AI Agent Prompts — Build Autonomous AI Agents

AI agents are systems where a language model operates autonomously — planning steps, using tools, evaluating results, and iterating until a task is complete. Building reliable agents is fundamentally a prompting challenge. The system prompt defines the agent's identity, capabilities, boundaries, and decision-making process. A well-designed agent prompt includes: a clear role definition, a list of available tools and when to use each one, explicit instructions for planning before acting, criteria for evaluating success, and fallback behavior when something goes wrong. Without these guardrails, agents either get stuck in loops or take unintended actions.

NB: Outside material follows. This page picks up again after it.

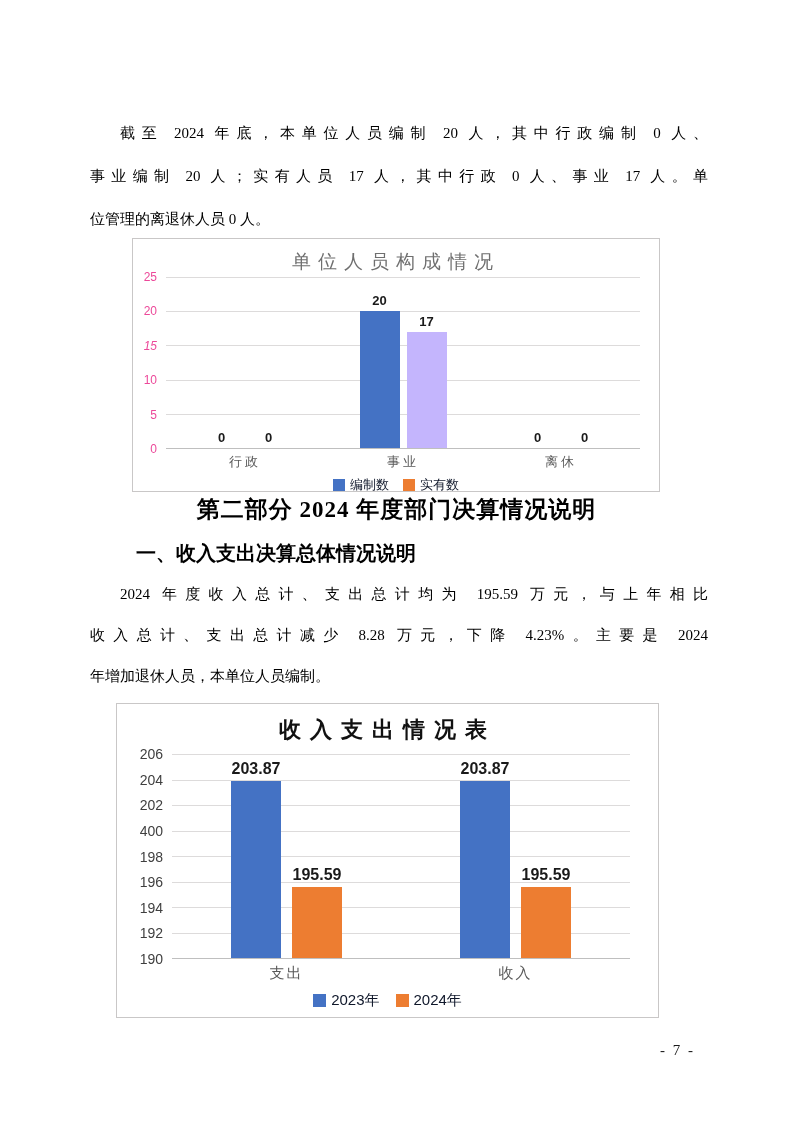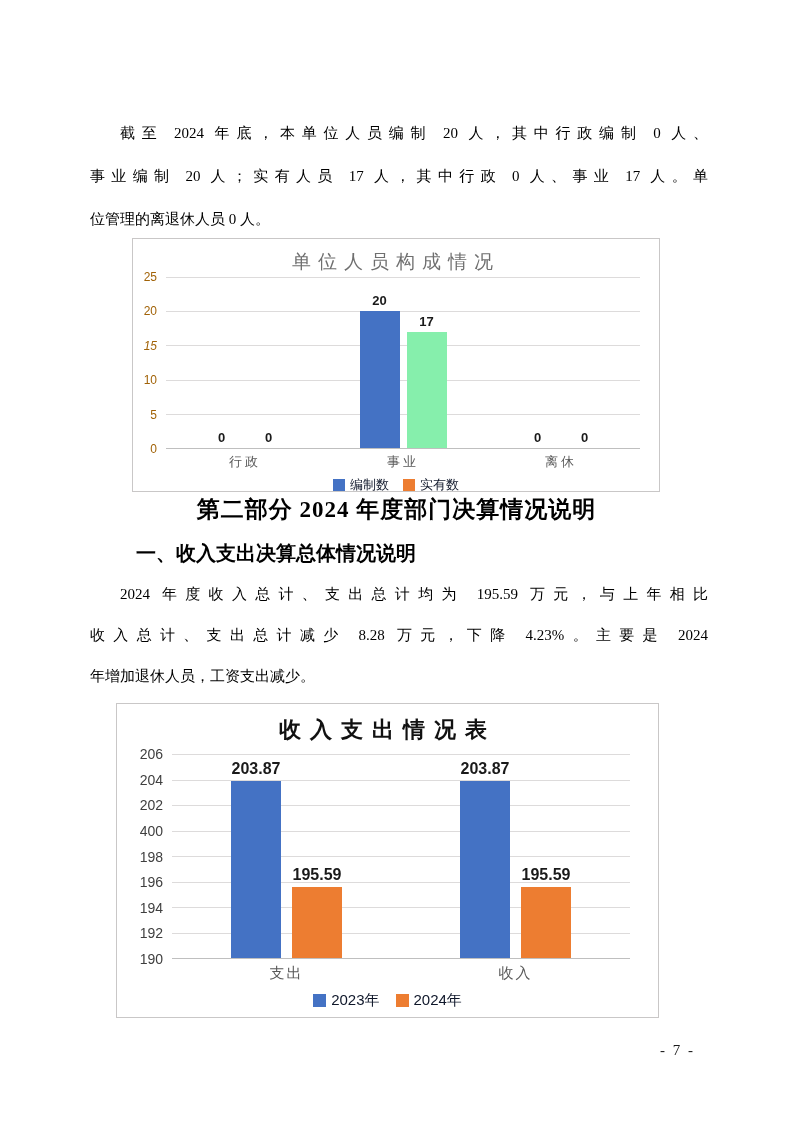"25" .y-tick { color: #a16207 -> #ec4899 }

The most effective agent architectures use structured reasoning patterns. Chain-of-thought prompting tells the agent to think step by step before acting. The ReAct pattern (Reason + Act) alternates between reasoning about what to do next and taking a tool action, then observing the result. For complex tasks, a planning phase at the beginning — where the agent outlines its approach before executing any steps — dramatically improves success rates. You should also include self-reflection checkpoints: "After completing each step, verify the output meets the requirements before proceeding." These patterns are not theoretical — they are the same approaches used in production AI agents at companies building with Claude, GPT-4, and open-source models.

Tool use is what separates an AI agent from a chatbot. The Model Context Protocol (MCP) standardizes how AI models connect to external tools — file systems, databases, APIs, and services. When prompting an agent with tool access, be explicit about which tools to use for which situations: "Use the search tool for factual questions, the code execution tool for calculations, and the file system tool for reading project files." Define error handling: "If a tool call fails, report the error and try an alternative approach rather than retrying the same call." The more explicit your agent prompt, the more reliably it will behave across diverse tasks.